* START SELECTION *

CAS supports workload classification and stratification, allowing administrators to categorize I/O by block size, file, directory/path, or metadata for flexible cache tuning.

=== Kubernetes support ===

The Open CAS project includes a Container Storage Interface (CSI) driver (open-cas-csi) for deploying Open CAS in Kubernetes environments, using the Kernel Module Management Operator to manage kernel module builds across cluster nodes.

== Intel VROC Integrated Caching ==

Intel Virtual RAID on CPU (Intel VROC), Intel's enterprise integrated RAID solution for Intel Xeon Scalable processors, included VROC Integrated Caching, an enterprise-supported and validated version of Open CAS delivered as part of the VROC product. It supported configuring Intel Optane SSDs as a cache-tier storage layer with RAID protection. This feature reached end-of-life in 2023 alongside the proprietary Intel CAS products.

* END SELECTION *
* START RECORDS SHOWN *

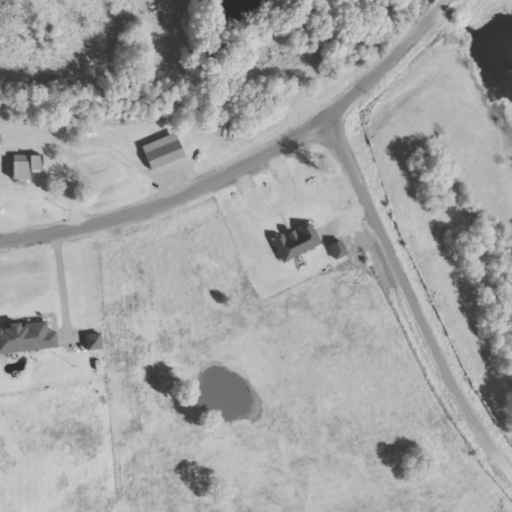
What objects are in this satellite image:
building: (162, 152)
building: (25, 166)
road: (248, 168)
building: (296, 243)
building: (338, 250)
road: (412, 305)
building: (26, 338)
building: (94, 343)
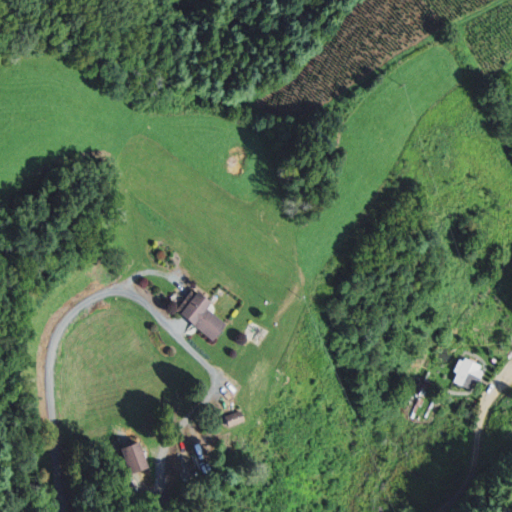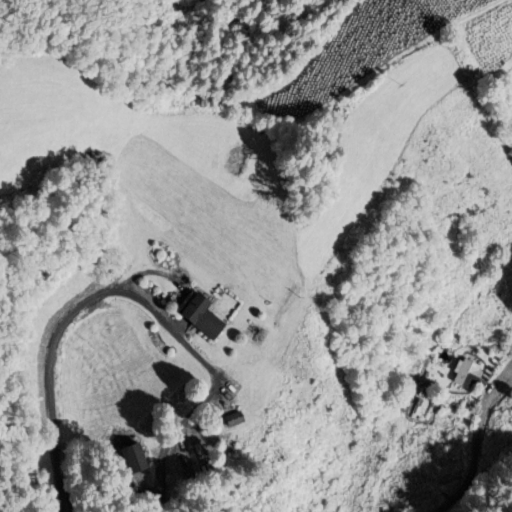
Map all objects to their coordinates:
building: (204, 317)
road: (67, 320)
building: (250, 332)
building: (464, 373)
road: (481, 449)
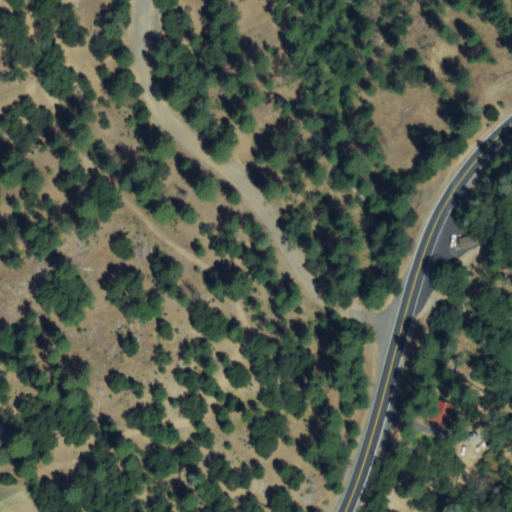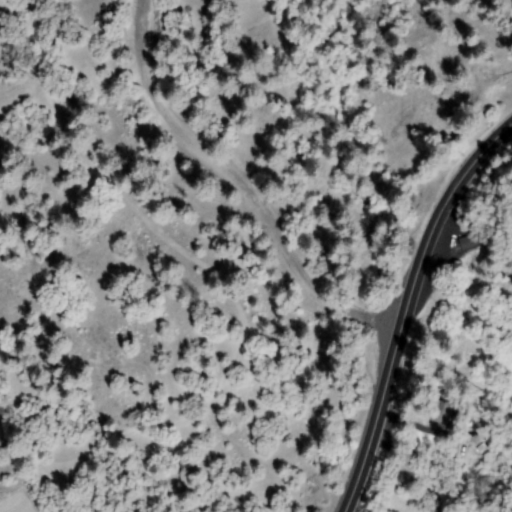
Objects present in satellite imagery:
road: (70, 86)
road: (251, 194)
building: (471, 241)
road: (404, 306)
building: (447, 413)
building: (447, 414)
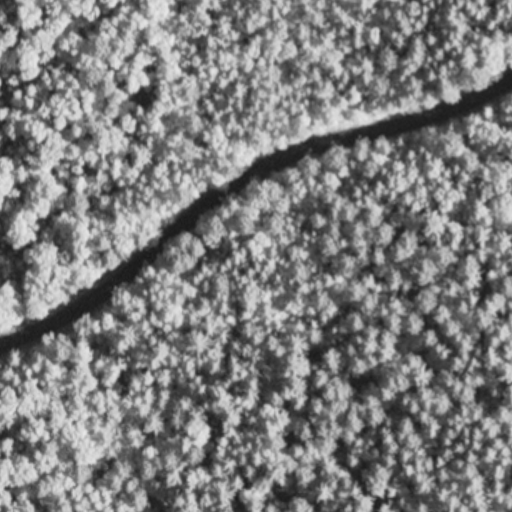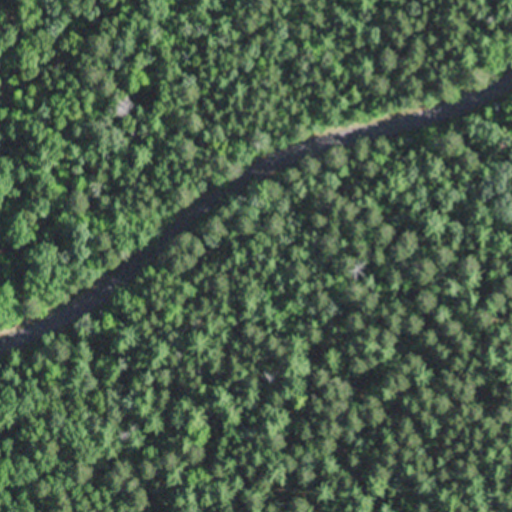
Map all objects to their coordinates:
road: (241, 182)
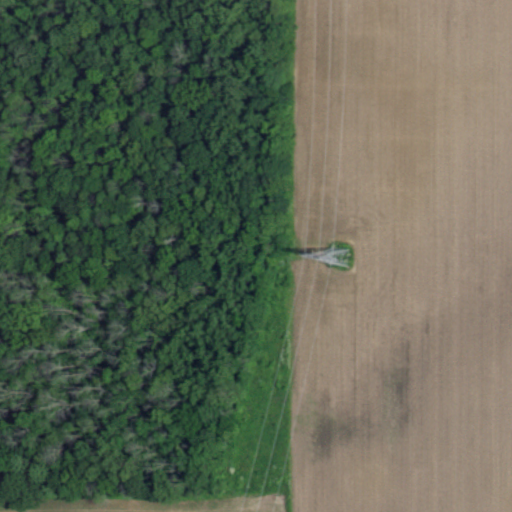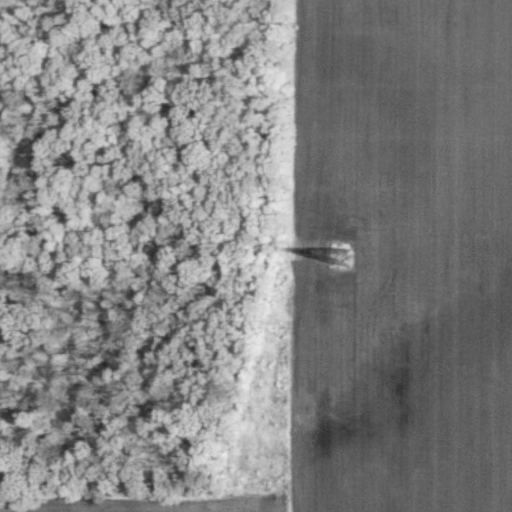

* END RECORDS SHOWN *

TASK DIRECTIONS
Return the passage of the Open CAS text from "The Open CAS" up to and including "Intel CAS products.", word for word.

OUTPUT OF THE TASK
The Open CAS project includes a Container Storage Interface (CSI) driver (open-cas-csi) for deploying Open CAS in Kubernetes environments, using the Kernel Module Management Operator to manage kernel module builds across cluster nodes.

== Intel VROC Integrated Caching ==

Intel Virtual RAID on CPU (Intel VROC), Intel's enterprise integrated RAID solution for Intel Xeon Scalable processors, included VROC Integrated Caching, an enterprise-supported and validated version of Open CAS delivered as part of the VROC product. It supported configuring Intel Optane SSDs as a cache-tier storage layer with RAID protection. This feature reached end-of-life in 2023 alongside the proprietary Intel CAS products.